Джоан отвернулась, глядя на развалины сбоку.
- Думаю, мы обе неплохо справились, - сказала она, с трудом сдерживая охватившие ее чувства. Через несколько секунд она взяла себя в руки и повернулась к Мадлен. - Я хотела тебе кое-что сказать… хотя это очень трудно, потому что я не знаю, какие отношения связывали вас с Лидией. Когда умерла моя мать, многие годы после ее смерти меня переполняли противоречивые чувства, мне казалось, что она меня бросила, меня преследовали слова, которые я так и не успела ей сказать, и множество других печальных мыслей. Но в конце концов я поняла, что ее жизнь и смерть - это события, не связанные со мной, и я была не в силах их контролировать. Я нашла способ общаться с ней… сердцем. У каждого из нас это происходит по-своему, но, возможно, что-то общее все-таки тоже есть.
В среду Мадлен решила, что поедет в Кан в субботу. Ее отпустили из университета без обязательств вернуться к определенной дате, но мысли о работе помогали отвлечься от печальной реальности. Ей стало ясно, что до конца недели она не успеет все сделать и закрыть коттедж. Нужно было еще прочитать завещание, которое Лидия предусмотрительно составила, и Мадлен уже связалась с адвокатом, сообщив ему, что сможет приехать во время зимних каникул. Секретарша сказала, что ей пришлют письмо с указанием времени встречи.
Приняв это решение, Мадлен оставила в покое ящики и шкаф с картотекой в гостиной. На полу уже и без того повсюду валялись стопки папок, листки с записями и вырезки. Вместо того чтобы и дальше предаваться медленному и чрезвычайно непростому изучению многолетних трудов Лидии, она провела четверг, гуляя по Кентербери. Карту с собой она на этот раз не взяла.

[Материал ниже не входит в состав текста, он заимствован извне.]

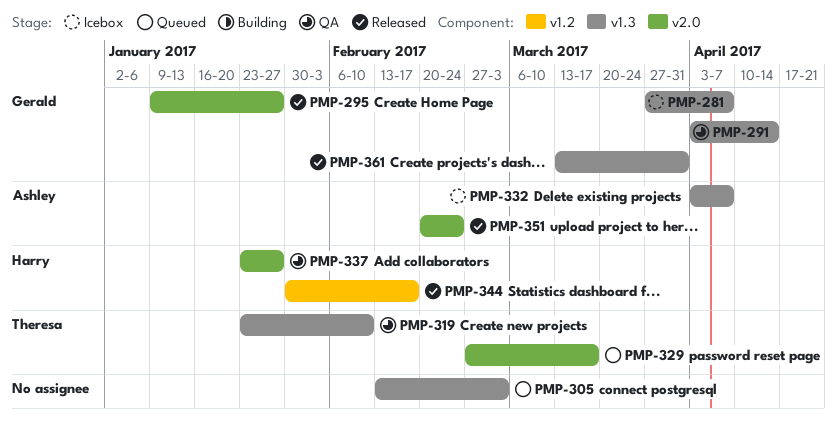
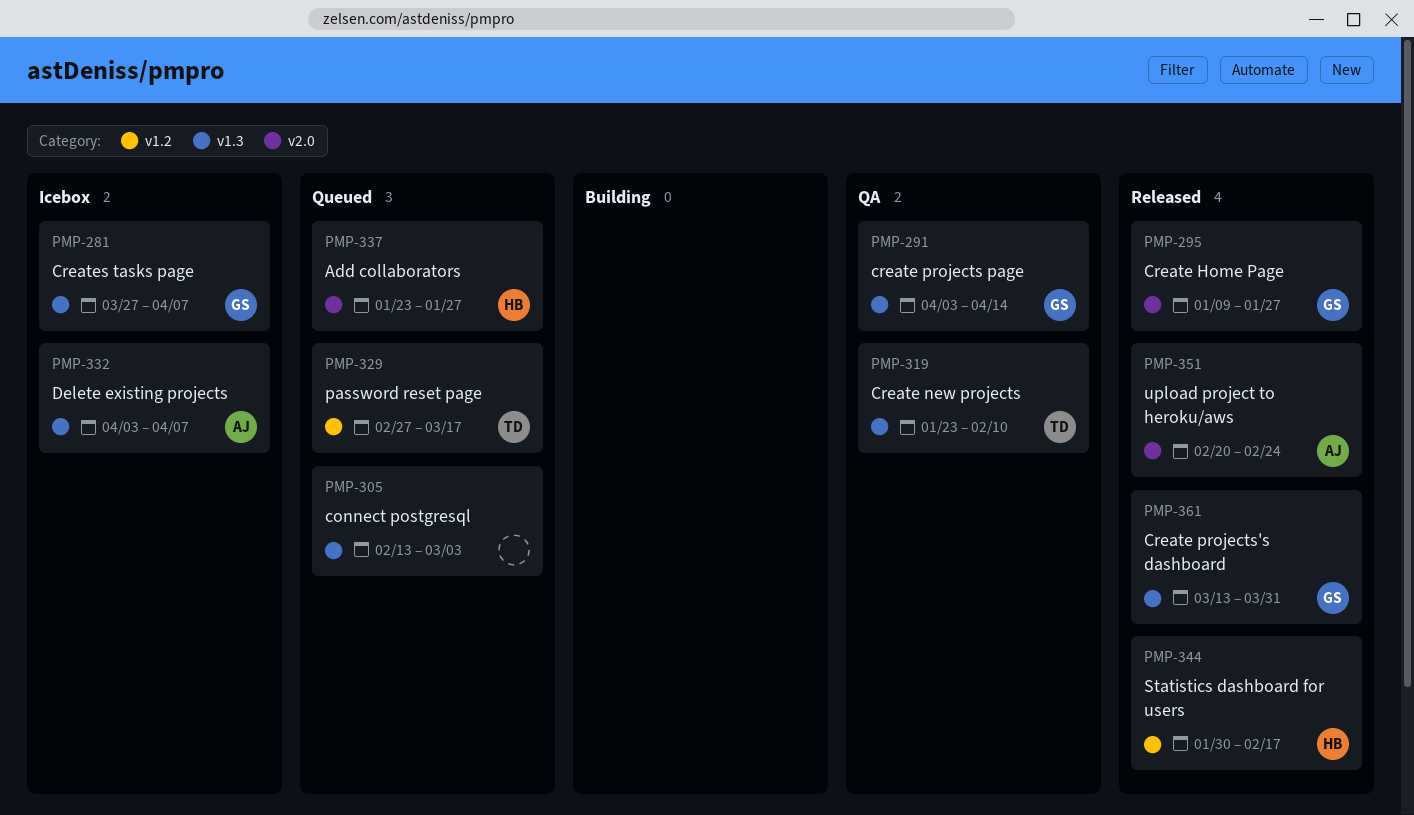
PMP-329, label: v2.0 -> v1.2
PMP-337, status: QA -> Queued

Бродя по боковым улочкам, мимо закрытых магазинов, пристроившихся среди бесконечных рядов плоских террас из серого кирпича, Мадлен пыталась представить себе Кентербери, каким его знала Леофгит. Мастерская вышивальщиц, из окна которой она наблюдала за жизнью аббатства Святого Августина, должна была находиться неподалеку от коттеджа Лидии. Женщина, написавшая дневник, наверное, ходила по тем же улицам, что и Мадлен. В те времена они были немощеными, дома строили из прутьев и глины, с дымящими трубами, а на улицах играли оборванные дети.
По дороге домой Мадлен остановилась около величественных ворот Кентерберийского собора. С того места, где она стояла, была видна лишь его часть, но тем не менее сразу становилось ясно, что он достоин своей репутации одного из величайших творений норманнской архитектуры. Мадлен помедлила у входа - с одной стороны, ее притягивала святость этого места, а с другой - ужасно не хотелось звонить Мэри Бродер.